Task to complete:
Repeat word for word the lines from the top of the records through the line containing "雨の日は床から侵入する雨水にもご用心！床下からの雨", and skip the pictures.

Collected data:
------------------------------------------------

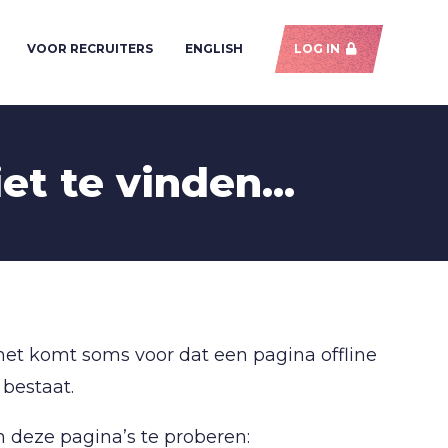
VOOR RECRUITERS
ENGLISH
LOG IN
et te vinden...
het komt soms voor dat een pagina offline
 bestaat.
n deze pagina’s te proberen:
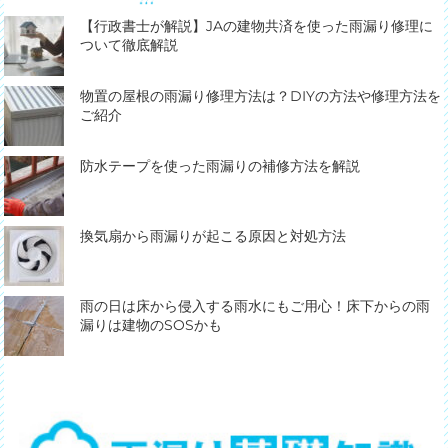
【行政書士が解説】JAの建物共済を使った雨漏り修理に
ついて徹底解説
物置の屋根の雨漏り修理方法は？DIYの方法や修理方法を
ご紹介
防水テープを使った雨漏りの補修方法を解説
換気扇から雨漏りが起こる原因と対処方法
雨の日は床から侵入する雨水にもご用心！床下からの雨
漏りは建物のSOSかも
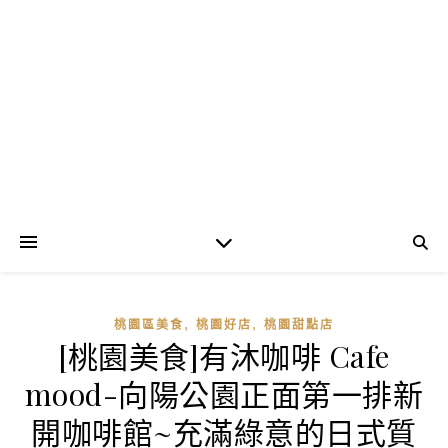
,
,
桃園區美食
桃園好店
桃園甜點店
[桃園美食]有沐咖啡 Cafe
mood-向陽公園正面第一排新
開咖啡館~充滿綠意的日式質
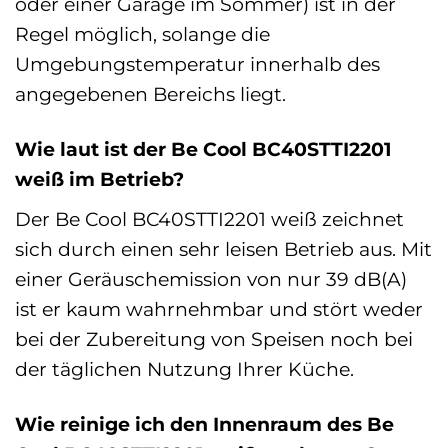
oder einer Garage im Sommer) ist in der
Regel möglich, solange die
Umgebungstemperatur innerhalb des
angegebenen Bereichs liegt.
Wie laut ist der Be Cool BC40STTI2201
weiß im Betrieb?
Der Be Cool BC40STTI2201 weiß zeichnet
sich durch einen sehr leisen Betrieb aus. Mit
einer Geräuschemission von nur 39 dB(A)
ist er kaum wahrnehmbar und stört weder
bei der Zubereitung von Speisen noch bei
der täglichen Nutzung Ihrer Küche.
Wie reinige ich den Innenraum des Be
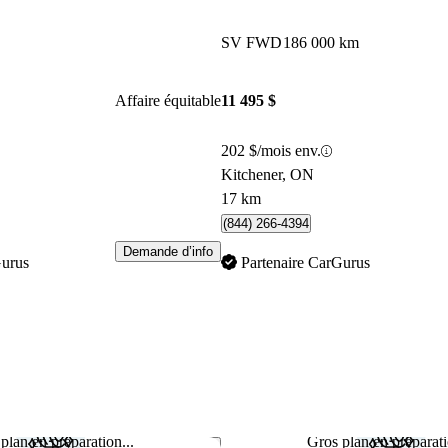
SV FWD
186 000 km
Affaire équitable
11 495 $
202 $/mois env.
Kitchener, ON
17 km
(844) 266-4394
Demande d’info
Gurus
Partenaire CarGurus
plan en préparation...
Gros plan en préparati
Enregistrer cette annonce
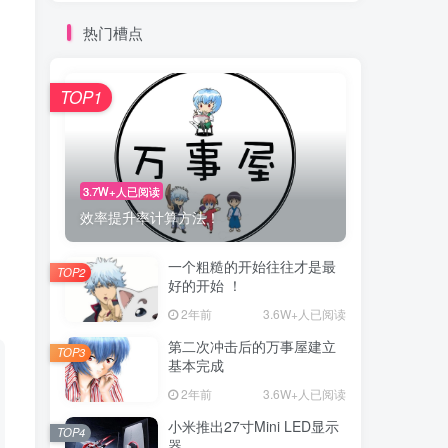
热门槽点
TOP1
3.7W+人已阅读
效率提升率计算方法！
一个粗糙的开始往往才是最
TOP2
好的开始 ！
2年前
3.6W+人已阅读
第二次冲击后的万事屋建立
TOP3
基本完成
2年前
3.6W+人已阅读
小米推出27寸Mini LED显示
TOP4
器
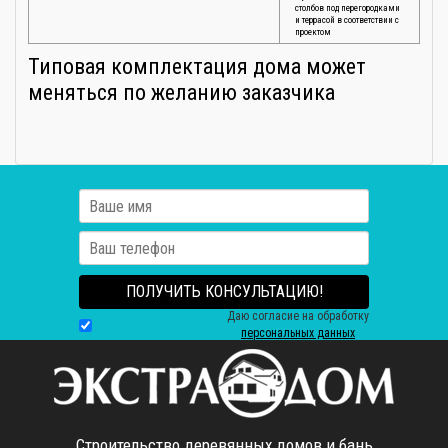
столбов под перегородками
и террасой в соответствии с
проектом
Типовая комплектация дома может
меняться по желанию заказчика
ПОЛУЧИТЬ КОНСУЛЬТАЦИЮ!
Даю согласие на обработку
персональных данных
Строительство деревянных домов и бань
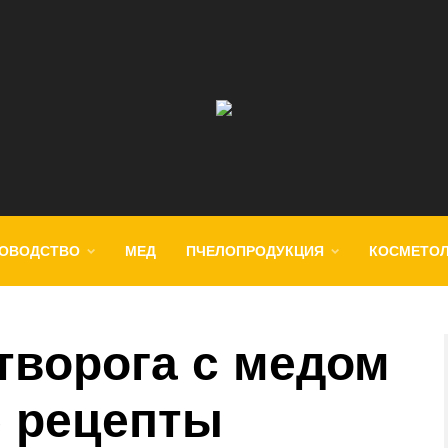
ОВОДСТВО
МЕД
ПЧЕЛОПРОДУКЦИЯ
КОСМЕТО
творога с медом
 рецепты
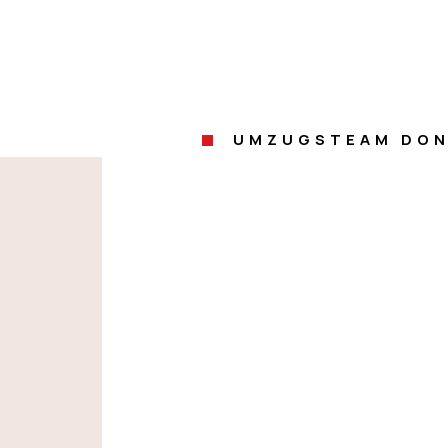
UMZUGSTEAM DON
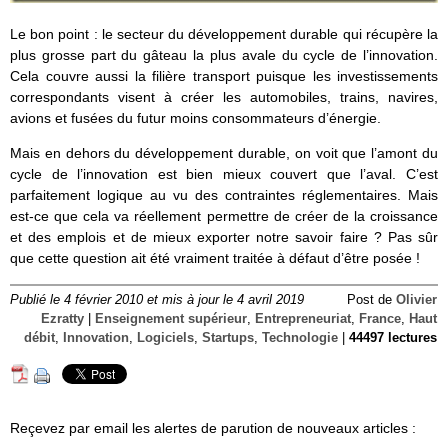
Le bon point : le secteur du développement durable qui récupère la
plus grosse part du gâteau la plus avale du cycle de l’innovation.
Cela couvre aussi la filière transport puisque les investissements
correspondants visent à créer les automobiles, trains, navires,
avions et fusées du futur moins consommateurs d’énergie.
Mais en dehors du développement durable, on voit que l’amont du
cycle de l’innovation est bien mieux couvert que l’aval. C’est
parfaitement logique au vu des contraintes réglementaires. Mais
est-ce que cela va réellement permettre de créer de la croissance
et des emplois et de mieux exporter notre savoir faire ? Pas sûr
que cette question ait été vraiment traitée à défaut d’être posée !
Publié le 4 février 2010 et mis à jour le 4 avril 2019
Post de
Olivier
Ezratty
|
Enseignement supérieur
,
Entrepreneuriat
,
France
,
Haut
débit
,
Innovation
,
Logiciels
,
Startups
,
Technologie
|
44497 lectures
Reçevez par email les alertes de parution de nouveaux articles :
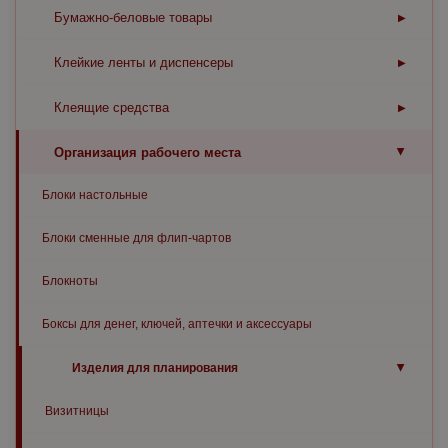
Бумага для офисной техники
Бумажно-беловые товары
▶
▶
Бумага A сорта
Бумага повышенной плотности
Бумага в рулонах, чековая лента, термобумага
Клейкие ленты и диспенсеры
▶
▶
Бумага B сорта
Бумага в рулонах для плоттера
Бумага специальная для печати
Диспенсеры
▶
Стикеры, флажки-закладки, блоки для записей
Клеящие средства
▶
▶
Бумага C сорта
Бумага копировальная
Бумага в рулонах для принтера
Цветная бумага
Клейкая лента упаковочная
Блоки для заметок на клейкой основе
Клей - карандаш
Тетради
Организация рабочего места
▶
▶
Бумага перфорированная в стопе
Термобумага для факса
Клейкие ленты канцелярские
Блоки для записей
Клей ПВА
Сменные блоки для тетрадей на кольцах
Этикет-ленты, этикет пистолеты
Блоки настольные
Бумага писчая
Чековые ленты
Специальная клейкая лента
Боксы с бумагой
Клей бумажный
Тетради на спиралях
Блоки сменные для флип-чартов
Фотобумага
Грамоты, дипломы
Клей специальный
Тетради общие
Блокноты
Конверты
Корректоры - ручки
Тетради полуобщие
Боксы для денег, ключей, аптечки и аксессуары
Наклейки
Корректоры жидкие
Тетради школьные
Изделия для планирования
▶
Флажки-закладки
Корректоры сухие
Визитницы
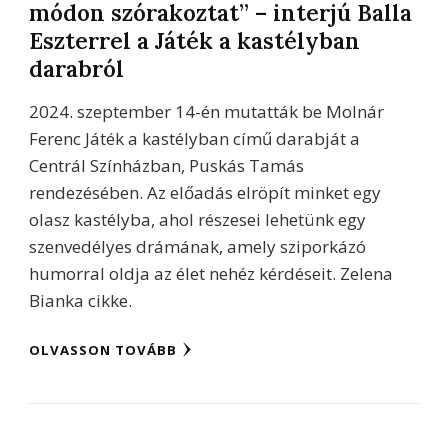
módon szórakoztat” – interjú Balla
Eszterrel a Játék a kastélyban
darabról
2024. szeptember 14-én mutatták be Molnár
Ferenc Játék a kastélyban című darabját a
Centrál Színházban, Puskás Tamás
rendezésében. Az előadás elröpít minket egy
olasz kastélyba, ahol részesei lehetünk egy
szenvedélyes drámának, amely sziporkázó
humorral oldja az élet nehéz kérdéseit. Zelena
Bianka cikke.
OLVASSON TOVÁBB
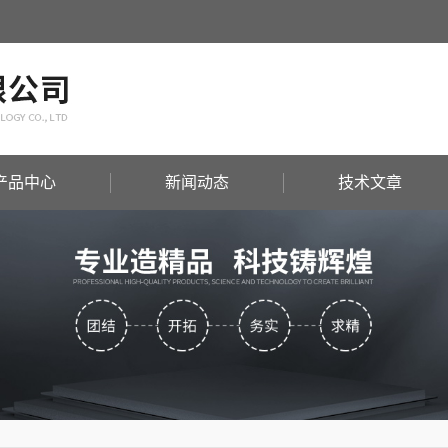
产品中心
新闻动态
技术文章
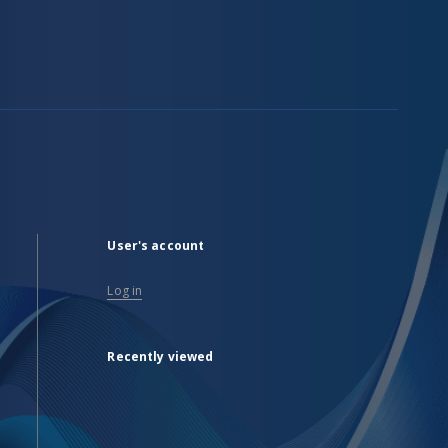
User's account
Log in
Recently viewed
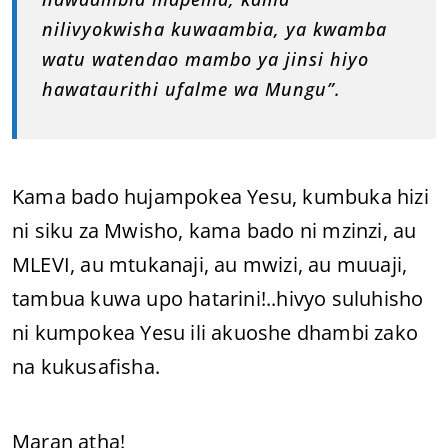
nilivyokwisha kuwaambia, ya kwamba
watu watendao mambo ya jinsi hiyo
hawataurithi ufalme wa Mungu”.
Kama bado hujampokea Yesu, kumbuka hizi
ni siku za Mwisho, kama bado ni mzinzi, au
MLEVI, au mtukanaji, au mwizi, au muuaji,
tambua kuwa upo hatarini!..hivyo suluhisho
ni kumpokea Yesu ili akuoshe dhambi zako
na kukusafisha.
Maran atha!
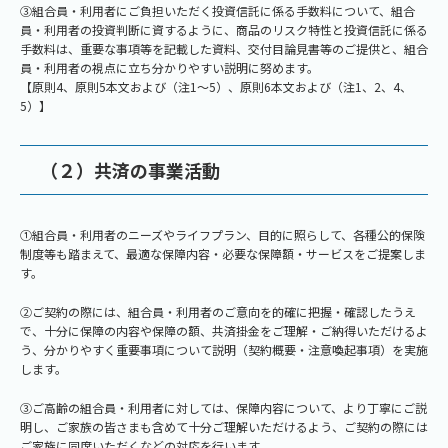
③組合員・利用者にご負担いただく投資信託に係る手数料について、組合
員・利用者の投資判断に資するように、商品のリスク特性と投資信託に係る
手数料は、重要な事項等を記載した資料、交付目論見書等のご提供と、組合
員・利用者の視点に立ち分かりやすい説明に努めます。
【原則4、原則5本文および（注1～5）、原則6本文および（注1、2、4、
5）】
（２）共済の事業活動
①組合員・利用者のニーズやライフプラン、目的に照らして、各種公的保険
制度等も踏まえて、最適な保障内容・必要な保障額・サービスをご提案しま
す。
②ご契約の際には、組合員・利用者のご意向を的確に把握・確認したうえ
で、十分に保障の内容や保障の額、共済掛金をご理解・ご納得いただけるよ
う、分かりやすく重要事項について説明（契約概要・注意喚起事項）を実施
します。
③ご高齢の組合員・利用者に対しては、保障内容について、より丁寧にご説
明し、ご家族の皆さまも含めて十分ご理解いただけるよう、ご契約の際には
ご家族に同席いただくなどの対応を行います。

------------------------------------------------

Response to this exercise:
VOOR RECRUITERS
ENGLISH
LOG IN
et te vinden...
het komt soms voor dat een pagina offline
 bestaat.
n deze pagina’s te proberen:
【行政書士が解説】JAの建物共済を使った雨漏り修理に
ついて徹底解説
物置の屋根の雨漏り修理方法は？DIYの方法や修理方法を
ご紹介
防水テープを使った雨漏りの補修方法を解説
換気扇から雨漏りが起こる原因と対処方法
雨の日は床から侵入する雨水にもご用心！床下からの雨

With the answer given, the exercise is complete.